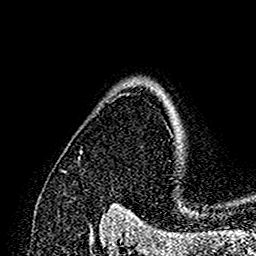
Breast MRI (dynamic contrast-enhanced), one axial slice; position 117 of 160 along the scan axis; cropped to one breast; dynamic contrast-enhanced series, time point 2 of 7 at this slice position (early post-contrast); 1.5 T; TE 2.7 ms, TR 5.4 ms; 1 mm slice thickness; 256 × 256 image matrix. Female patient.
Annotated regions visible in this slice (semi-automatically segmented with operator editing):
- enhancing-tissue mask used for the functional tumour volume (all voxels passing the contrast-enhancement thresholds inside the analysis volume; usually the tumour): bounding box (x1, y1, x2, y2) in pixels: (168, 101, 170, 103)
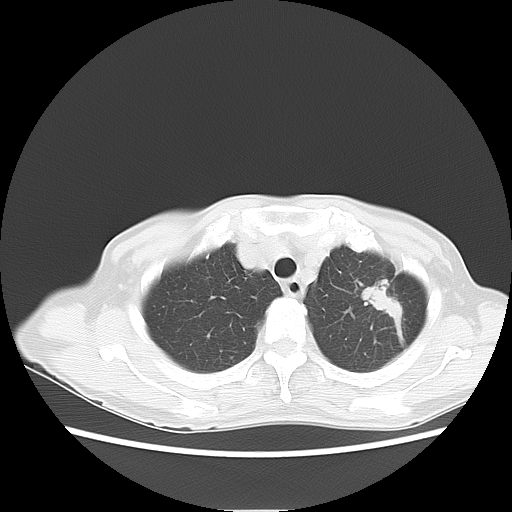
Chest CT, one axial slice. Position 10 of 13 along the scan axis. Lung window (W 1500 / L -600 HU). 512 × 512 image matrix. Patient: female, 71 years. From the clinical record (not read from this slice): clinical TNM (as recorded): T2 N0 M0.
Outlined on this slice (rectangle marked by the reading radiologist):
- lung tumour (recorded histology: adenocarcinoma): bounding box [x1, y1, x2, y2] px = [357, 280, 407, 324]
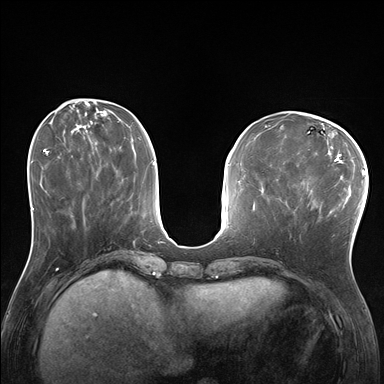
Breast MRI (dynamic contrast-enhanced), one axial slice; position 63 of 176 along the scan axis; dynamic contrast-enhanced series, time point 2 of 7 at this slice position (early post-contrast); 1.5 T; TE 1.5 ms, TR 4.1 ms; 1.25 mm slice thickness; 384 × 384 image matrix, field of view 320 × 320 mm. Female patient.
Structures marked on this image (semi-automatically segmented with operator editing):
- enhancing-tissue mask used for the functional tumour volume (all voxels passing the contrast-enhancement thresholds inside the analysis volume; usually the tumour): bounding box <285,182,338,223> (left, top, right, bottom; pixels)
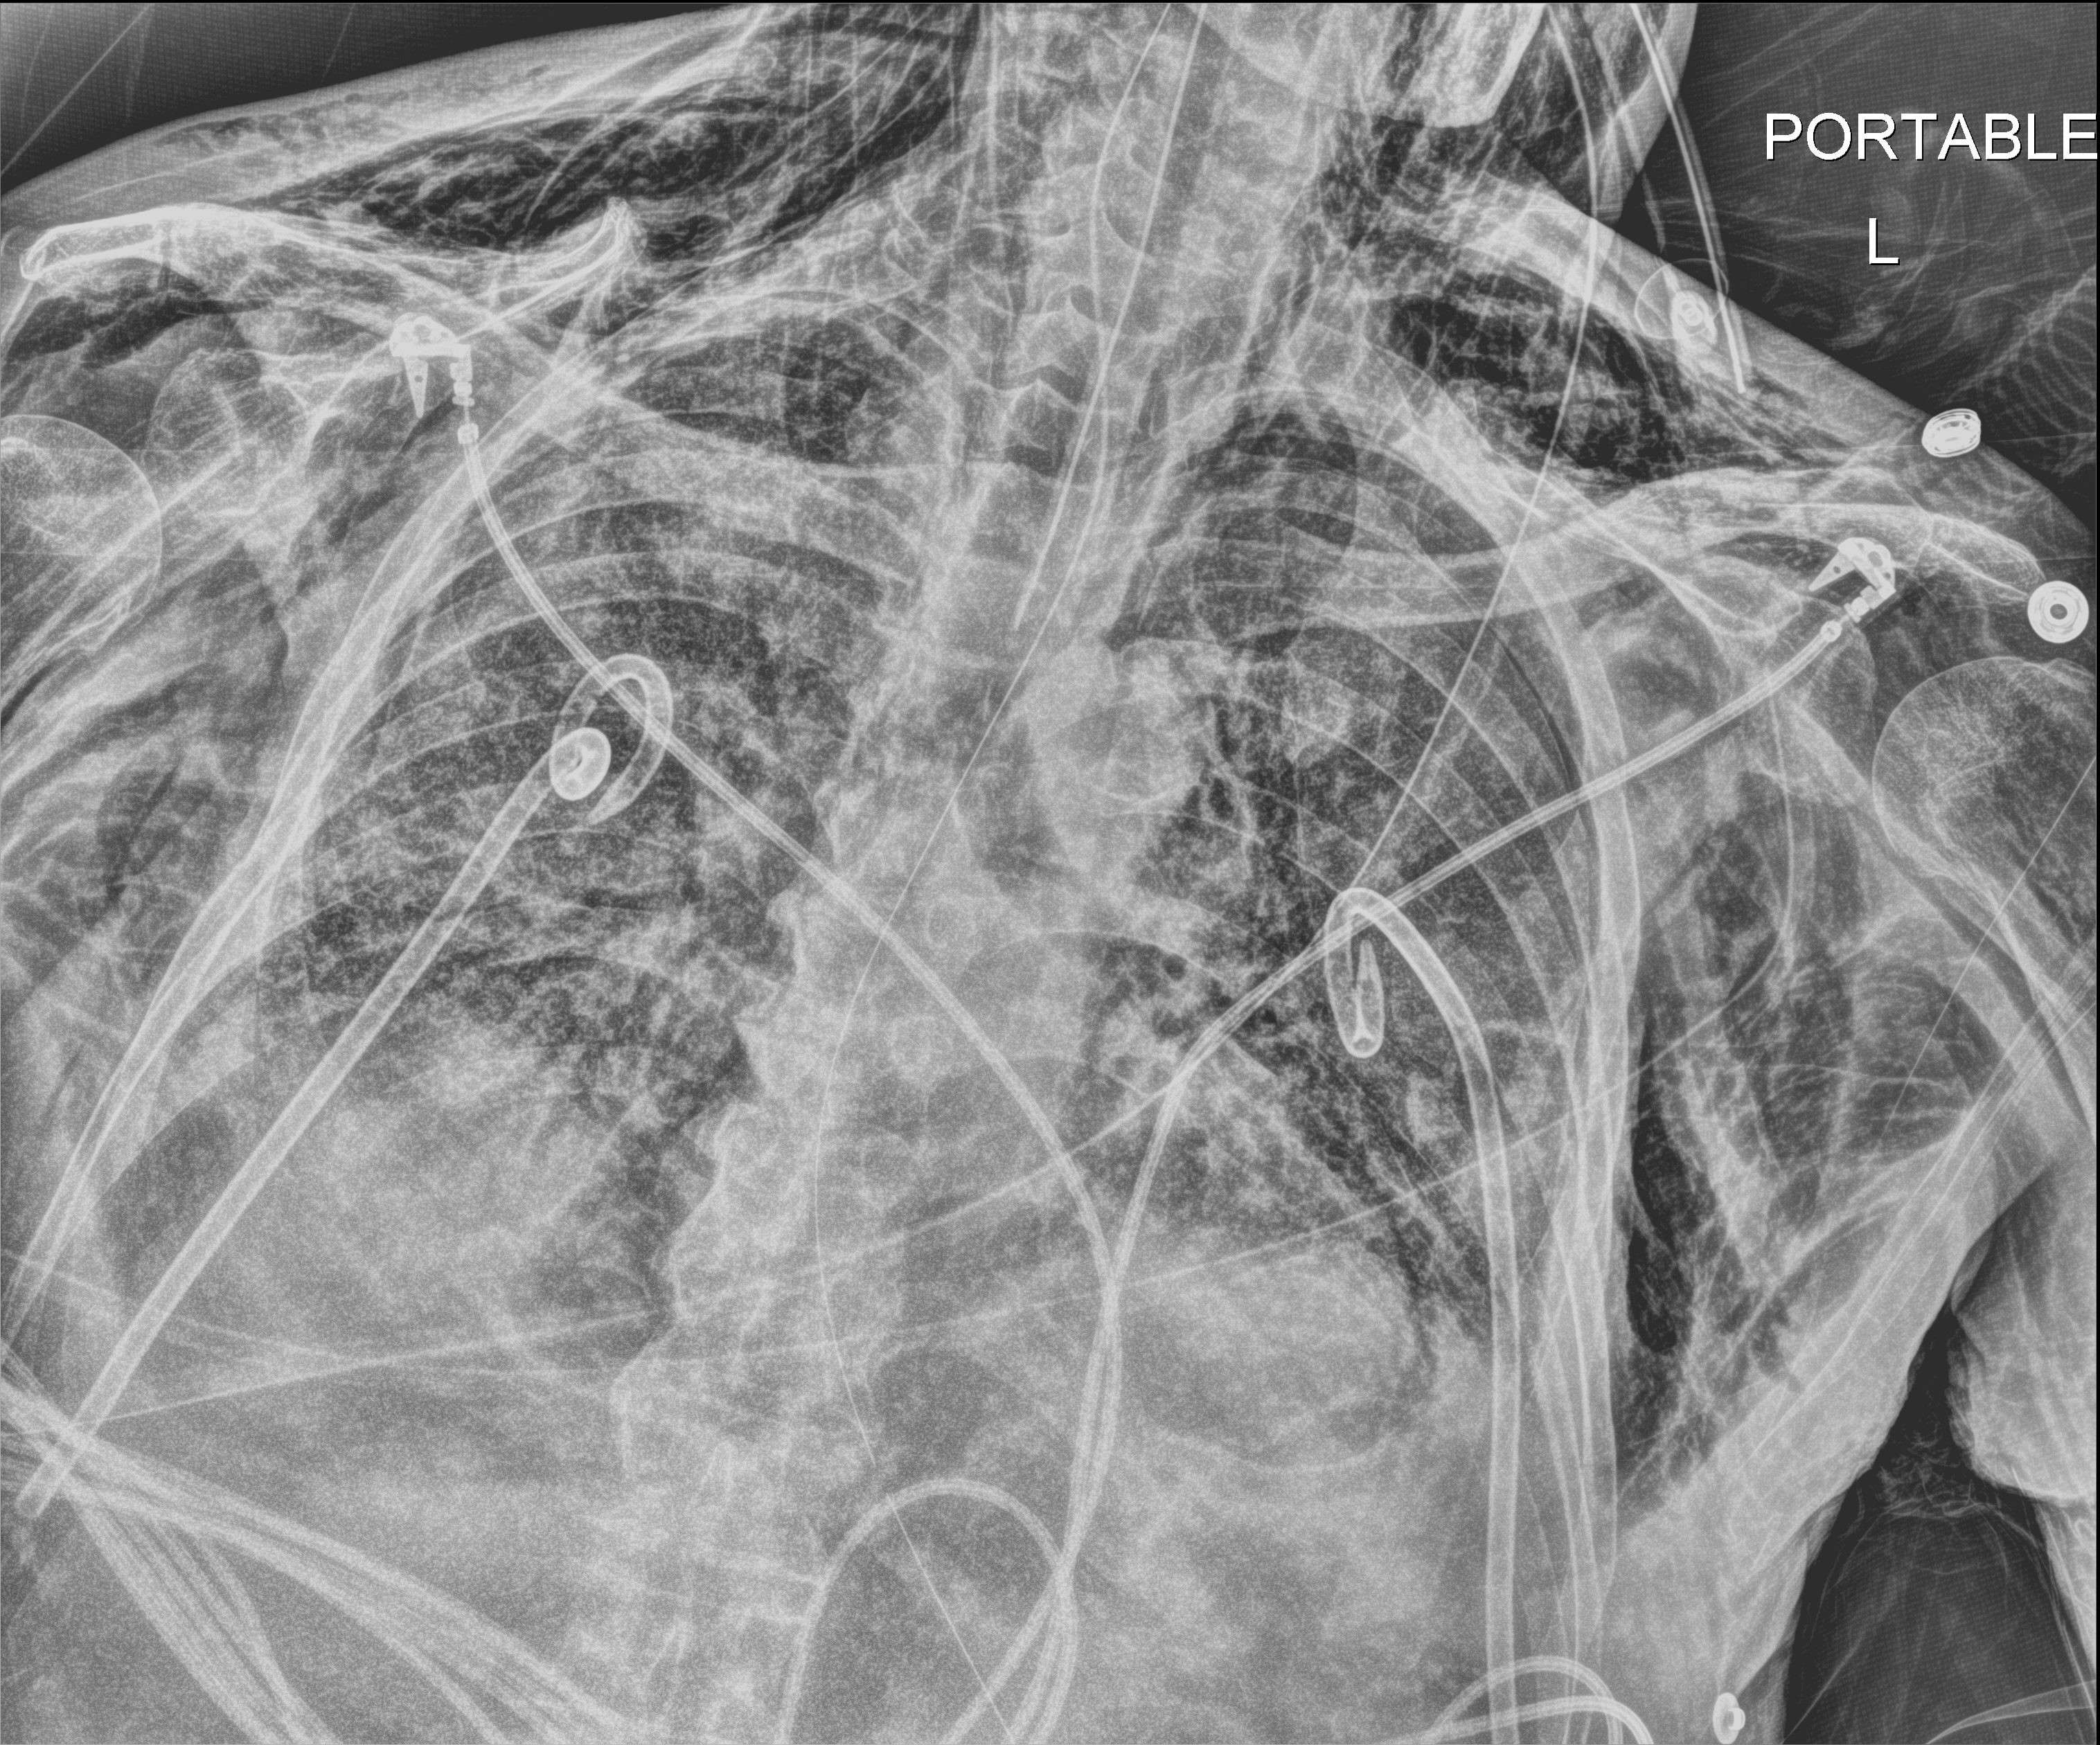
Chest X-ray (portable), anteroposterior (AP) projection. Patient hospitalised with COVID-19; male, aged 75–90 years.
Hospital-stay facts (about this admission, not read from this image; timing relative to this image not recorded):
- admitted to intensive care during this hospital stay: yes
- diabetes (admission record): no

-------

EXERCISE PROMPT:
Each line from the one holding "Chest CT, one" through the end of the listing is to be output exactly, both ends included, with no other lines and the pictures left out.

SOLUTION:
Chest CT, one axial slice. Position 10 of 13 along the scan axis. Lung window (W 1500 / L -600 HU). 512 × 512 image matrix. Patient: female, 71 years. From the clinical record (not read from this slice): clinical TNM (as recorded): T2 N0 M0.
Outlined on this slice (rectangle marked by the reading radiologist):
- lung tumour (recorded histology: adenocarcinoma): bounding box [x1, y1, x2, y2] px = [357, 280, 407, 324]
Breast MRI (dynamic contrast-enhanced), one axial slice; position 63 of 176 along the scan axis; dynamic contrast-enhanced series, time point 2 of 7 at this slice position (early post-contrast); 1.5 T; TE 1.5 ms, TR 4.1 ms; 1.25 mm slice thickness; 384 × 384 image matrix, field of view 320 × 320 mm. Female patient.
Structures marked on this image (semi-automatically segmented with operator editing):
- enhancing-tissue mask used for the functional tumour volume (all voxels passing the contrast-enhancement thresholds inside the analysis volume; usually the tumour): bounding box <285,182,338,223> (left, top, right, bottom; pixels)
Chest X-ray (portable), anteroposterior (AP) projection. Patient hospitalised with COVID-19; male, aged 75–90 years.
Hospital-stay facts (about this admission, not read from this image; timing relative to this image not recorded):
- admitted to intensive care during this hospital stay: yes
- diabetes (admission record): no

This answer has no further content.